[QUOTE=Malacandra]
Oh well, if it’s “every day, except when I have an excuse” then I think I have that already. :dubious:
Still don’t get why eleanorigby objects to the notion that the one who’s refusing sex all the time might be the “gatekeeper” who is dictating the terms of the sex life.
[/QUOTE]
Mal-we’ve been over this. Neither partner should be able to “dictate” the terms of the couple’s sex life. She is (not just was) the gatekeeper for them–that’s fucked up. It’s fucked up, period, whether it’s the man or the woman who controls the show. My problem with is (not just that it’s messed up) is that he made her the gatekeeper by his tacit agreement to do things her way. When their sex life went into limbo–what did he do? Apparently he didn’t say anything. How is that helpful or healthy for their relationship? I don’t like this whole “the woman controls the show and should take the blame for the quality of their entire sex life” that I pick up from this woman. His passivity contributed to her gatekeeping. They are both to blame for their lack of sex/poor quality sex.
How is their sex? She’s worried about the babysitter and compares it to a daily household chore–wtf is up with that? She doesn’t sound like someone who “did this for her” to me. I could be wrong.
Re this gatekeeping thing: IMO, in healthy couples, this role changes back and forth–just as Keeper of the Checkbook or Who Keeps Track of the Pet Vaccines etc. One partner might do it more often, but the role is not fixed or rigid. But if that happens, it’s not called gatekeeping anymore, but normal, healthy relations, taking in the fact that Life happens and that sometimes it’s better for one partner than the other.
General thoughts:
All I can say is that if this were my husband and we’d entered into this agreement* and a few weeks into it he said that he had been really hurt by “my not wanting sex” all those years, he’d be out of that bed so fast and I’d be smacking the shit out of him (well, if I believed in physical violence that is). How dare he keep such a personal and important feeling private from the one person he should be sharing it with? Nobody “gets” to just go along with any program then complain later that it was just awful for them. Retroactive guilt sucks.
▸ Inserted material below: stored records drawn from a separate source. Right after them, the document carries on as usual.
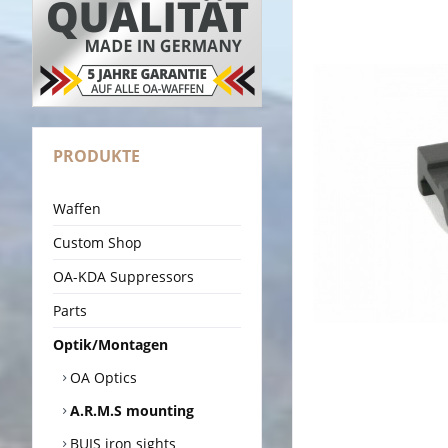
PRODUKTE
Waffen
Custom Shop
OA-KDA Suppressors
Parts
Optik/Montagen
OA Optics
A.R.M.S mounting
BUIS iron sights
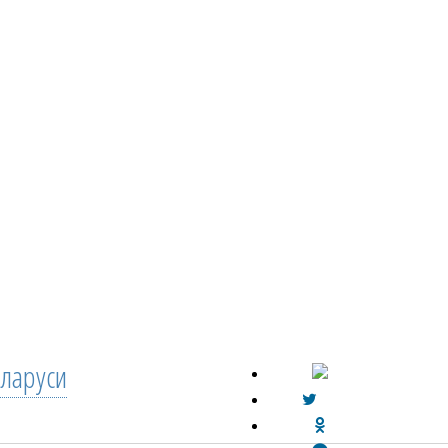
ларуси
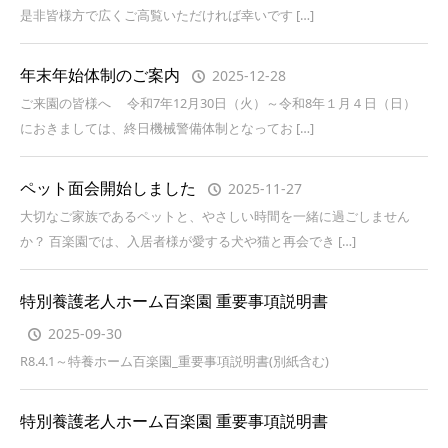
是非皆様方で広くご高覧いただければ幸いです […]
年末年始体制のご案内
2025-12-28
ご来園の皆様へ 令和7年12月30日（火）～令和8年１月４日（日）
におきましては、終日機械警備体制となってお […]
ペット面会開始しました
2025-11-27
大切なご家族であるペットと、やさしい時間を一緒に過ごしません
か？ 百楽園では、入居者様が愛する犬や猫と再会でき […]
特別養護老人ホーム百楽園 重要事項説明書
2025-09-30
R8.4.1～特養ホーム百楽園_重要事項説明書(別紙含む)
特別養護老人ホーム百楽園 重要事項説明書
IOW, if you(male or female) don’t like the rules to this game or the position you play, advocate for yourself! Speak up, talk it through, suggest sex therapy, counseling, whatever, but don’t passively accept whatever situation comes your way and then whine about it after the fact.
Sex is many things to many people, but one thing it is often about is control. It sounds to me like this couple just swapped one kind of control for another–she was the gatekeeper when there was little sex; she is still the gatekeeper with lots of sex. Does no one else see how messed up that is? It’s not about control–it’s about trust and intimacy and having fun (hopefully).
I swear the entire scenario has flipped: instead of women being stoic and thinking of England whilst they did their duty to their husband, now we’ve got men just silently accepting what is to them (supposedly, there seem to be men who do not want sex daily, let’s not forget that) anathema. If it’s so damned bad, why aren’t they speaking up? Is it easier to turn to strip clubs or hookers or porn than to do the work of a relationship? (don’t answer that–of course it it). What do you all (men) have to lose by saying, “hey, this is really important to me. How can we make this important to you?” Notice I didn’t say “as important” or “so this should be important” or “you’re a ball busting bitch for not being as horny as I am”. Or is it easier just to bitch about this and effect no change, ie, take no risks? I think so.
I have no easy answers when it comes to sex and marriage–I’m no expert and have indeed failed at my own in ways I would never share here. Perhaps I’m too idealistic in my hopes that passion and fun can be shared consistently over time. Maybe I expect too much from sex in terms of intimacy and trust–some people really don’t think it about it all that much and rut like rabbits and have a blast. I sort of envy those people. I could no more have a one night stand than I could ride a unicycle, but the “contract” these people entered into is so fraught with expectations and emotional baggage, control issues and passive/aggressiveness, it seems to me creepy. She even has an answer to those who might ask, "you’ve made him happy–but does this new way of doing things make you happy?. Her answer (if I’ve understood her POV) is “yes, making him happy is enough for me.”
That sort of thing sounds nice, until you examine it closely. (and just so there is no misunderstanding, I would feel as creeped out if this were a husband doing X for a wife. Nothing should be that one sided).
Just my thoughts.
and it would be mutually planned*, not some “gift” I gave him. No wonder he turned it down at first: I would see that as a “gift” studded with emotional baggage and steel hawsers for strings.
**the thought that this would happen is laughable, btw.